Can you watch disturbing documentaries on industrial animal breeding and the scenes of torture and slaughter without wanting to close your eyes and cover your ears? I personally cannot because afterward, I feel traumatized. Now imagine showing the same content to your children. You would prefer to wait for them to grow up and be emotionally mature enough to look at something like that. Those bloody images would surely be etched into their memory and perhaps even become a nightmare. However, children need to be educated on these issues in order to be aware of the world in which we live.

Vegan children’s books are a good way to educate young children about veganism and make them aware of the unjust treatment of animals. In some books, those messages are delivered in violent terms and images which could shock kids and make them feel fearful. In my books, I avoid violent terms and illustrations such as torturing, slaughtering and showing blood because I find that children are not emotionally prepared to deal with such horrific content. I think it is possible to reach the child’s mind and heart through imagination and metaphor because children better understand the language of images.



In the story ‘The Not-So Crazy Cow’, there is a scene where the cow walks into a fast-food restaurant. You can tell that the chef wants to slaughter and make a burger from her, but I used other words that would not shock the young reader, writing that they did not treat her in the restaurant as a guest but as food. Inference encourages children to be more active readers and to ask questions and draw conclusions. Rarely will a parent just put a book on the shelf after reading it, but they will engage in a discussion with their children about it.

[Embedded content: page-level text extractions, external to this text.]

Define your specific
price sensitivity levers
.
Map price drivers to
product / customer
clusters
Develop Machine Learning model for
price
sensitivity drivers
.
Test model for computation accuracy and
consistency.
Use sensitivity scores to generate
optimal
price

Five main purposes of vegan books:

1. Educate

Vegan children’s books are a great way to introduce children to the world of veganism. Through various scenarios, characters, and metaphors, children learn:

  • How the vegan diet has all the nutritional ingredients they need for healthy development

  • How the breeding of animals for food is cruel and destroys nature

  • How animals were not created just to be eaten

  • How animals are affectionate, intelligent and social beings

Although it’s great that a book contains facts, the style with which children’s books are written is important. If it all came down to a mere flurry of data, no matter how useful it might be, such literature might disengage both children and parents.

2. Encourage empathy

Teaching your child not to stand on a bug is just as beneficial for them as it is for the bug. The fight for animal rights is not only beneficial to animals because through the act of kindness towards them the child is also taught basic human values such as responsibility, selflessness, and respect for all living beings. Empathy is an important part of emotional human intelligence that helps a child develop healthy interpersonal contacts through life. It is a special human quality to connect with other living beings despite belonging to another species.

3. Call for action

One of the roles of vegan picture books for children is to educate future generations who will not only calmly observe injustice but will do something concrete to reduce it. That is why the value of these stories is to drive action. In the story ‘The Pig Who Made It Big’, the director decides to save the pig from its inadvertent fate while in the ‘The Doctor Donkey‘, the boy refuses to ride the donkey and decides to become a veterinarian to help the donkeys by opening a sanctuary. The ending of the book ‘The Turtle Who Fights for Animal Rights‘ is a direct call to action because the main character tells the readers that the fate of animals is in the hands of each of us.

4. To be informed

We live in a society dominated by omnivores, and vegan children often find themselves defending their veganism to other children. Vegan books can serve as great material for them to find many arguments to support their views and make it easier for them to get better at discussions. The Turtle Who Fights for Animal Rights outlines a number of facts about how the egg and milk industry is based on animal torture, and that humans are the only living beings in the world who drink the milk of another species. This book mentions quotes and views of many world-renowned plant-based historical figures whose words are powerful to this day.

5. Think critically

Animals often cannot defend themselves and have had their rights taken away by humans. Through vegan literature, children learn what it is like to speak on someone’s behalf and put themselves in someone else’s position. They also learn that we need to take a critical step back from what mainstream media tells us and resist these common ideologies that impose a system of values on society that is based on violence.